CCSD Superintendent Jesus Jara and other district officials acknowledged that parents and students are carrying anxiety and trauma following the past two years of the pandemic.
“While violence in schools is not a new phenomenon, the level of violence we are seeing is much worse,” Board Trustee Evelyn Garcia Morales said. “On behalf of the board, we want to let you know that we hear our community loud and clear.”
The district has seen over 1,000 logged citations and arrests since January and over 3,000 assaults, battery cases and fights since the start of the school year, CCSD Police Chief Henry Blackeye said Tuesday. Blackeye also said 38 students had been struck by vehicles on the way to or from school and 25 firearms had been confiscated on campuses since the start of the school year.
Earlier this month, one district high school was locked down for two consecutive days after several fights broke out, while a fight at another district high school was captured on video and posted to an account called “Foothill fight club.”
“We know that our kids are struggling because of the stress, anxieties and isolation of the pandemic, but violence is not and will never be the answer,” Jara said. “Should students and adults result to violence on our campus, we will remove them and hold them accountable according to our discipline code of conduct.”
The district is also approaching spring break and the end of the school year, a time when Blackeye said violent activity increases.
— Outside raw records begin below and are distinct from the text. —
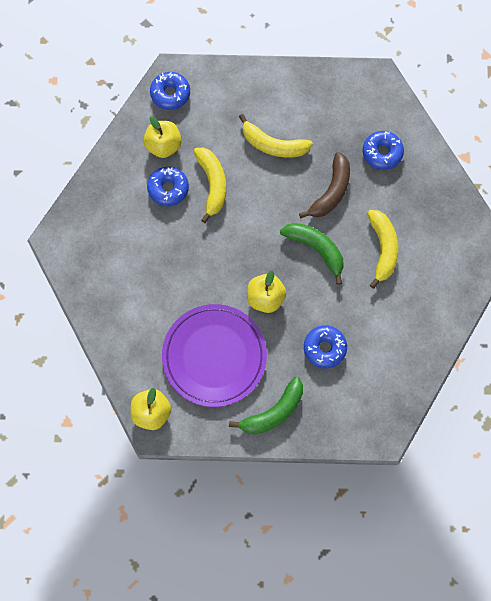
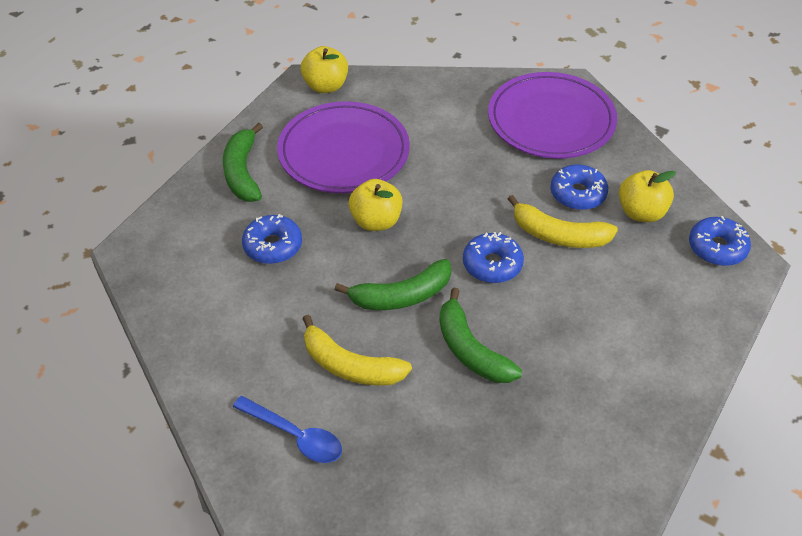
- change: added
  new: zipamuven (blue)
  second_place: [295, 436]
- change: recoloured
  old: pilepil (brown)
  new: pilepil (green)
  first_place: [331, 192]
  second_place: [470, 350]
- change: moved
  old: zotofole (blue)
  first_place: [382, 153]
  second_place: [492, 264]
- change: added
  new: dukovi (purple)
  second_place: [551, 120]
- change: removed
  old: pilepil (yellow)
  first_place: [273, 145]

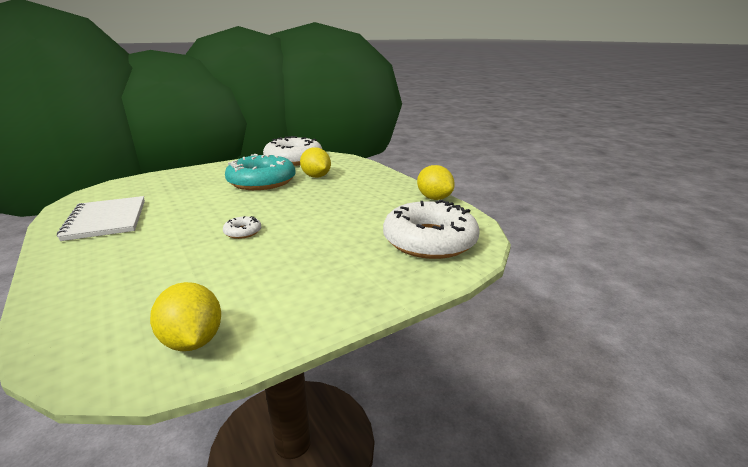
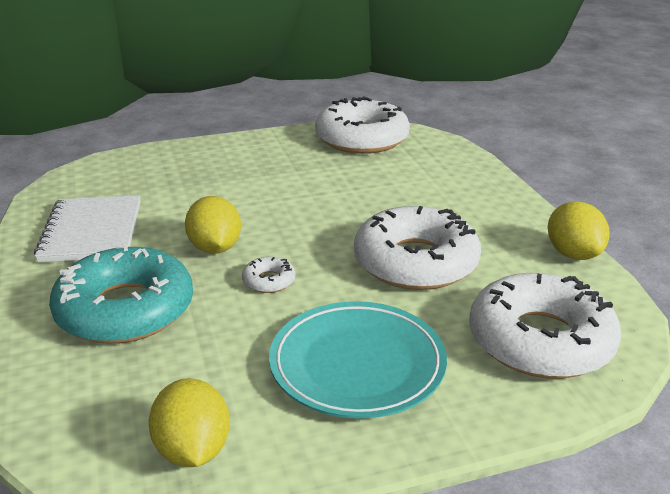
- change: moved
  old: zotofole (turquoise)
  first_place: [262, 181]
  second_place: [125, 310]
- change: moved
  old: zetafonul (yellow)
  first_place: [316, 176]
  second_place: [215, 248]
- change: added
  new: dukovi (turquoise)
  second_place: [357, 365]
- change: added
  new: zotofole (white)
  second_place: [415, 262]

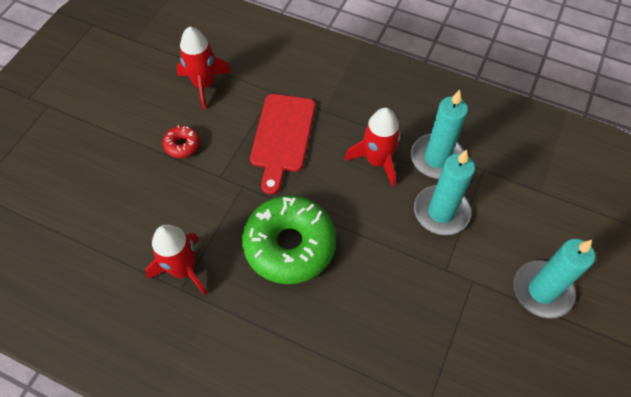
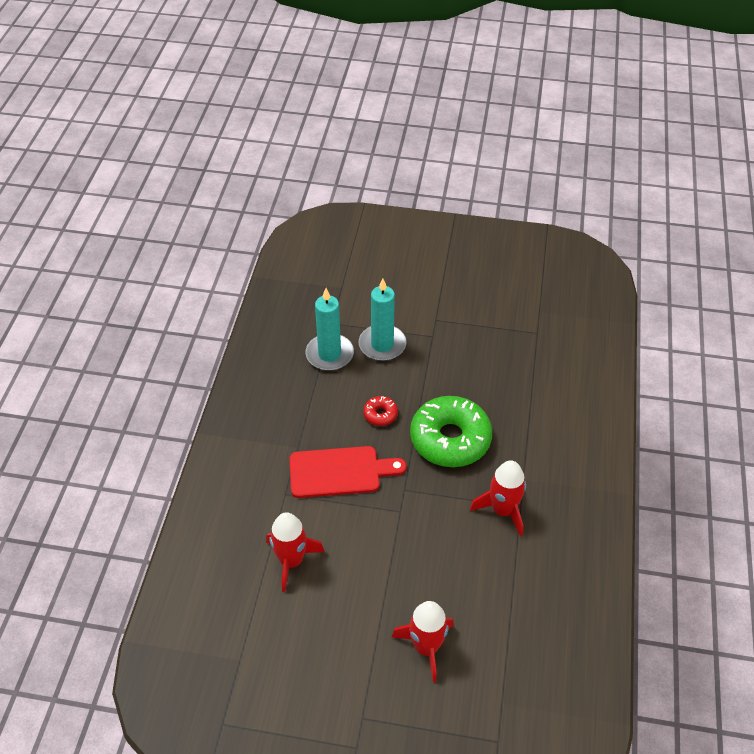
- change: moved
  old: zotofole (red)
  first_place: [182, 145]
  second_place: [380, 414]
- change: moved
  old: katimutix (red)
  first_place: [377, 161]
  second_place: [426, 647]
- change: removed
  old: pofito (turquoise)
  first_place: [542, 291]

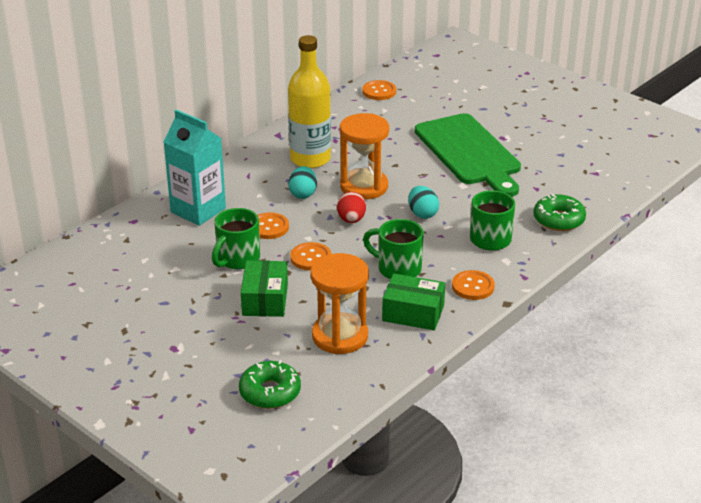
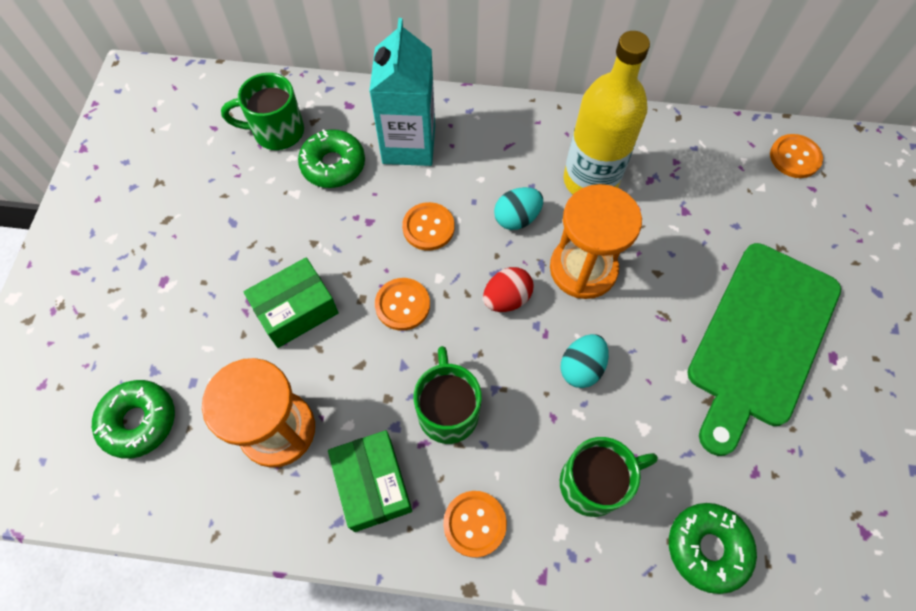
- change: moved
  old: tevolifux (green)
  first_place: [237, 259]
  second_place: [277, 131]
- change: added
  new: zotofole (green)
  second_place: [333, 165]

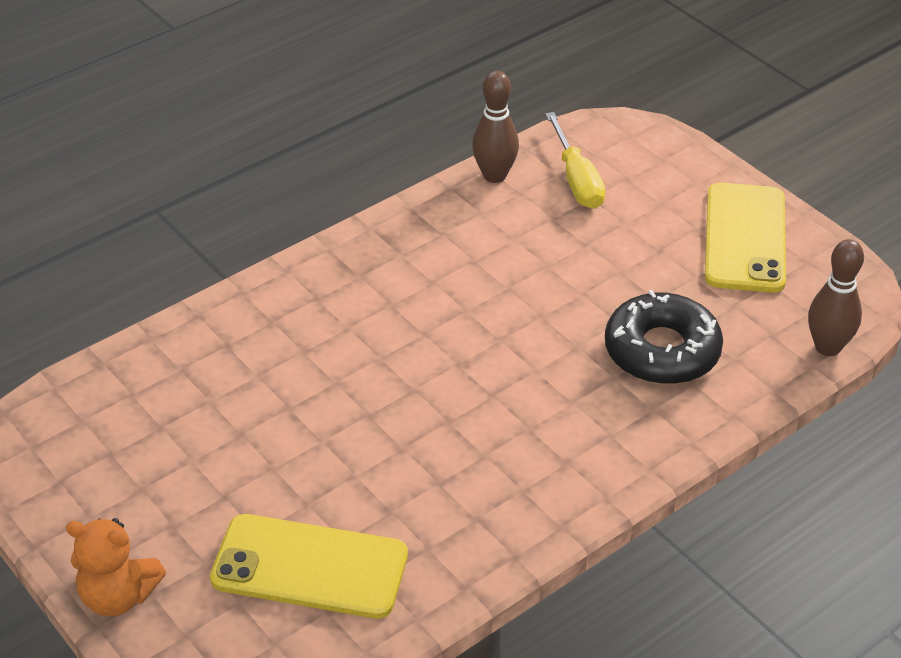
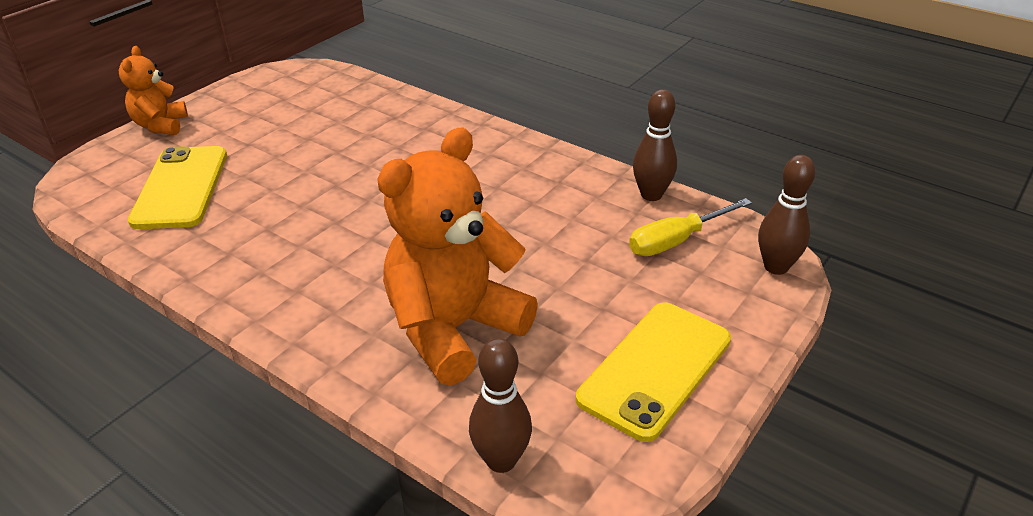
- change: replaced
  old: zotofole (black)
  new: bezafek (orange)
  first_place: [662, 351]
  second_place: [454, 329]
- change: turned
  old: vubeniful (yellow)
  first_place: [745, 238]
  second_place: [655, 369]
  degrees: -45
- change: added
  new: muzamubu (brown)
  second_place: [776, 267]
“Our kids need help,” Blackeye said. “We’re giving them all the help we can possibly give them, but we need parents to be involved in that as well.”
Blackeye also called recent occurrences of parents coming to campuses and committing acts of violence against students, staff and other parents a “new ingredient” in school violence incidents.
Earlier this month, Desert Oasis High School was locked down for two consecutive days after several fights broke out, culminating in the arrest of a man, a juvenile and nine juvenile citations.
On Monday, a woman accused of hitting two teenage girls with her SUV in Henderson Monday told police she planned to “take them out” for fighting with her daughter.
“Coming onto a school where children can see that…it just continues to exacerbate the problem,” Jara said Tuesday. “That’s where I would ask that parents go into the community and get the support they need.”
The district will begin recommending students for expulsion over physical altercations and fighting that results in significant campus disruptions, Jara said Tuesday. The district will also be enforcing and funding one point of entry on campuses in the coming weeks, including on campuses with open layouts and multiple points of entry like Arbor View High School.
The district will also re-implement an expulsion review board, made up of Board of School Trustees and retired administrators. Students who bring firearms to campus or that are involved in significant campus disruptions will be referred to the board.
“There are multiple levels of due process for students in the district that lead up to an expulsion review board, but students with firearms will go immediately to the expulsion review board due to the serious nature of the infraction, according to the district’s Chief Student Achievement Officer Mike Barton.
Students recommended for expulsion will be referred to other options like academic centers, or behavior schools, and the Nevada Learning Academy, the district’s online public secondary school.
“We must continue to provide a free and public education, but it doesn’t have to be on our comprehensive schools,” Jara said.
In a statement following the district’s announcement, ACLU of Nevada Executive Director Athar Haseebullah expressed concerns about how the policies would impact students of color and said it would be tracking the development closely.
“These changes to school discipline are what we often see within underfunded systems,” Haseebullah said. “It’s a Band-Aid over a wider issue that leaves our underlying deficiencies in resources, policy, and training largely untouched in a state that continues to refuse to properly invest in public education.”
Ryan Lewis, principal of Edith Garehime Elementary School, acknowledged that students were struggling with issues that are unprecedented in the wake of the pandemic.
“We know it’s going to be hard, but it’s worth it,” Lewis said of the district’s solutions. “The last two years…has taken a toll that’s going to take a couple more years even to come out of.”